_EXERCISES_:
(1) In the Linden Stephens article, reproduce verbatim everything from "Linden Stephens (born" down to "final roster cuts.".
(2) Answer these questions using the Linden Stephens article:
(a) At which college did Stephens play football?
(b) On what date did the Miami Dolphins waive Stephens?
(c) On what date was Stephens promoted onto the Seahawks' main roster?
(3) Translate this sentence from the Linden Stephens article into Spanish: "Stephens was signed to the Los Angeles Rams' practice squad on October 3, 2018."

_READING PASSAGE_:
....................
Personal information
- Born: March 21, 1995 (age 31) Euclid, Ohio, U.S.
- Listed height: 6 ft 0 in (1.83 m)
- Listed weight: 193 lb (88 kg)

Career information
- High school: Euclid
- College: Cincinnati
- NFL draft: 2018: undrafted

Career history
- New Orleans Saints (2018)*; Los Angeles Rams (2018)*; Denver Broncos (2018–2019)*; Seattle Seahawks (2019)*; Miami Dolphins (2019); Seattle Seahawks (2020); Washington Football Team (2021)*; Baltimore Ravens (2021)*; Pittsburgh Steelers (2021–2022)*; Seattle Sea Dragons (2023); Montreal Alouettes (2024)*;
- * Offseason and/or practice squad member only

Career NFL statistics
- Total tackles: 6
- Stats at Pro Football Reference

= Linden Stephens =

American football player (born 1995)

Linden Stephens (born March 21, 1995) is an American former professional football cornerback. He played college football at Cincinnati and signed with the New Orleans Saints as an undrafted free agent in 2018. He was also a member of several other NFL teams.

==Professional career==
===New Orleans Saints===
Stephens signed with the New Orleans Saints as an undrafted free agent on May 4, 2018. He was waived by the Saints on August 31, 2018 during final roster cuts.

===Los Angeles Rams===
Stephens was signed to the Los Angeles Rams' practice squad on October 3, 2018. He was released on October 16.

===Denver Broncos===
Stephens was signed to the Denver Broncos practice squad on November 21, 2018 and stayed with the team for the remainder of his rookie season. He was cut by the Broncos at the end of training camp going into the 2019 season.

===Seattle Seahawks (first stint)===
Stephens was signed to the Seattle Seahawks practice squad on September 25, 2019.

===Miami Dolphins===
The Miami Dolphins signed Stephens off the Seahawks practice squad on December 7, 2019.

On April 18, 2020, Stephens was waived by the Dolphins.

===Seattle Seahawks (second stint)===
Stephens was claimed off waivers by the Seahawks on April 21, 2020. He was waived on September 6, 2020, and signed to the practice squad the next day. Following the season ending injuries of multiple players after the team's week 2 victory over the New England Patriots, Stephens was promoted onto the main roster on September 23, 2020.
....................
Data entries
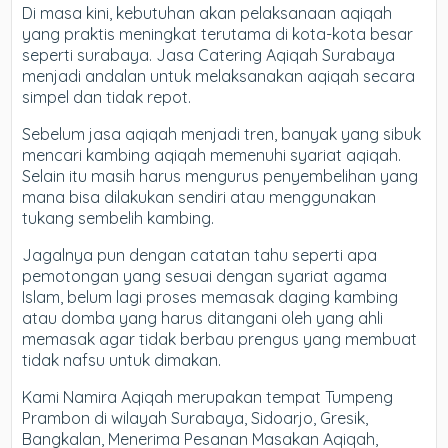
Di masa kini, kebutuhan akan pelaksanaan aqiqah
yang praktis meningkat terutama di kota-kota besar
seperti surabaya. Jasa Catering Aqiqah Surabaya
menjadi andalan untuk melaksanakan aqiqah secara
simpel dan tidak repot.
Sebelum jasa aqiqah menjadi tren, banyak yang sibuk
mencari kambing aqiqah memenuhi syariat aqiqah.
Selain itu masih harus mengurus penyembelihan yang
mana bisa dilakukan sendiri atau menggunakan
tukang sembelih kambing.
Jagalnya pun dengan catatan tahu seperti apa
pemotongan yang sesuai dengan syariat agama
Islam, belum lagi proses memasak daging kambing
atau domba yang harus ditangani oleh yang ahli
memasak agar tidak berbau prengus yang membuat
tidak nafsu untuk dimakan.
Kami Namira Aqiqah merupakan tempat Tumpeng
Prambon di wilayah Surabaya, Sidoarjo, Gresik,
Bangkalan, Menerima Pesanan Masakan Aqiqah,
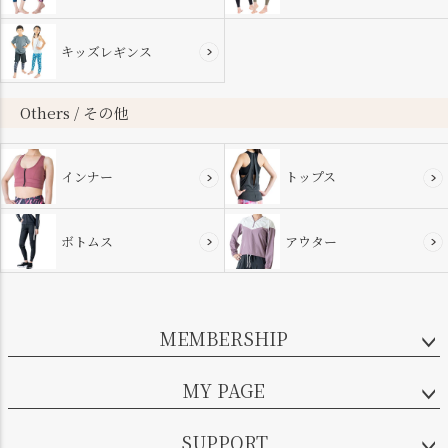
キッズレギンス
Others / その他
インナー
トップス
ボトムス
アウター
MEMBERSHIP
MY PAGE
SUPPORT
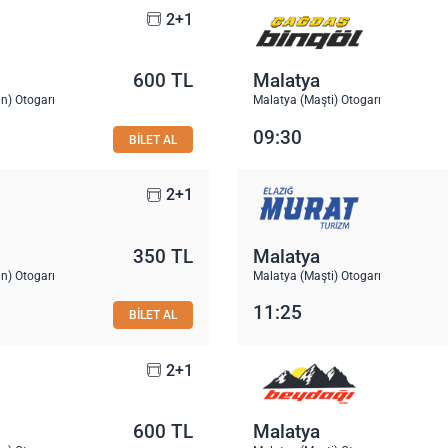
2+1
600 TL
Malatya
n) Otogarı
Malatya (Maşti) Otogarı
09:30
BİLET AL
2+1
350 TL
Malatya
n) Otogarı
Malatya (Maşti) Otogarı
11:25
BİLET AL
2+1
600 TL
Malatya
....................
_EXPECTED RESULTS_:
(1)
Linden Stephens (born March 21, 1995) is an American former professional football cornerback. He played college football at Cincinnati and signed with the New Orleans Saints as an undrafted free agent in 2018. He was also a member of several other NFL teams.

==Professional career==
===New Orleans Saints===
Stephens signed with the New Orleans Saints as an undrafted free agent on May 4, 2018. He was waived by the Saints on August 31, 2018 during final roster cuts.

(2)
(a) Cincinnati
(b) April 18, 2020
(c) September 23, 2020

(3) Stephens fue incorporado al equipo de prácticas de Los Angeles Rams el 3 de octubre de 2018.